Ближе к вечеру стала я тосковать. Все в окошко гляжу: не идет ли мой Толя со скрипочкой? Он, бывало, из школы прямо на пункт приходил. Сядет в задней комнате на пол и с пылесосом играется. Так и мне спокойно было, и ему хорошо: мама под боком, и игрушки серьезные. Но сегодня что-то нету и нету его. Прямо вся извелась: не попал ли под машину, не случилось ли чего? Кому я тогда нужна буду, порченая? Не идет из ума, как обидела я его, маленького своего, единственного. Господи, думаю, только бы целый пришел: зацелую, заласкаю, замолю свою вину. Нет, не обокрала я его: вся любовь моя осталась нетронутой.

В пять часов гляжу в окно — плетется мой Толик по тропиночке. Головку повесил, футляр по снегу волочит.

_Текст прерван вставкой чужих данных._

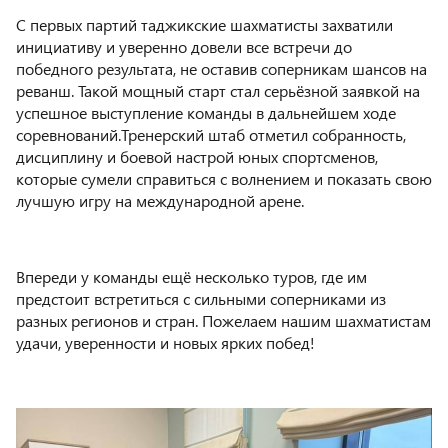
С первых партий таджикские шахматисты захватили
инициативу и уверенно довели все встречи до
победного результата, не оставив соперникам шансов на
реванш. Такой мощный старт стал серьёзной заявкой на
успешное выступление команды в дальнейшем ходе
соревнований.Тренерский штаб отметил собранность,
дисциплину и боевой настрой юных спортсменов,
которые сумели справиться с волнением и показать свою
лучшую игру на международной арене.
Впереди у команды ещё несколько туров, где им
предстоит встретиться с сильными соперниками из
разных регионов и стран. Пожелаем нашим шахматистам
удачи, уверенности и новых ярких побед!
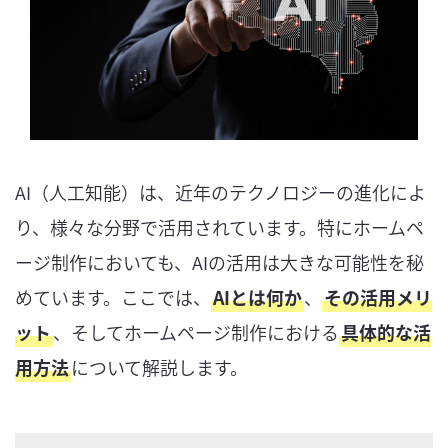
AI（人工知能）は、近年のテクノロジーの進化によ
り、様々な分野で活用されています。特にホームペ
ージ制作においても、AIの活用は大きな可能性を秘
めています。ここでは、
AIとは何か
、
その活用メリ
ット
、そしてホームページ制作における
具体的な活
用方法
について解説します。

Как увидела его — прямо в голос крикнула:

— Толенька! — кричу. — Солнышко мое!

И к дверям, и на улицу. Бегу простоволосая к нему, он остановился растерянный, потом футляр под мышку подхватил — и тоже ко мне навстречу.

Упала я перед ним на колени, обнимаю его, реву, прощения прошу, личико его маленькое глажу. Утомился он наконец, стал от рук моих отворачиваться.

— Ну, чего ты, мама! — стал говорить. — Встань со снега, пойдем, простудишься.

— Что ты все «пойдем» да «пойдем»? — говорю я ему с обидой. — Мать вон на коленях перед тобой стоит, а ты слова ласкового ей не скажешь. Прямо как неживой!

Но не слушает меня Толя, лицо свое прячет и бормочет одно, словно заведенный:

— Мама, встань. Мама, встань!

Горько стало мне, пасмурно. Делать нечего, однако, поднялась я, с коленок снег отряхнула.

— Ладно, — говорю и за руку его беру. — Пойдем, раз так. Черствый ты, безжалостный мальчишка.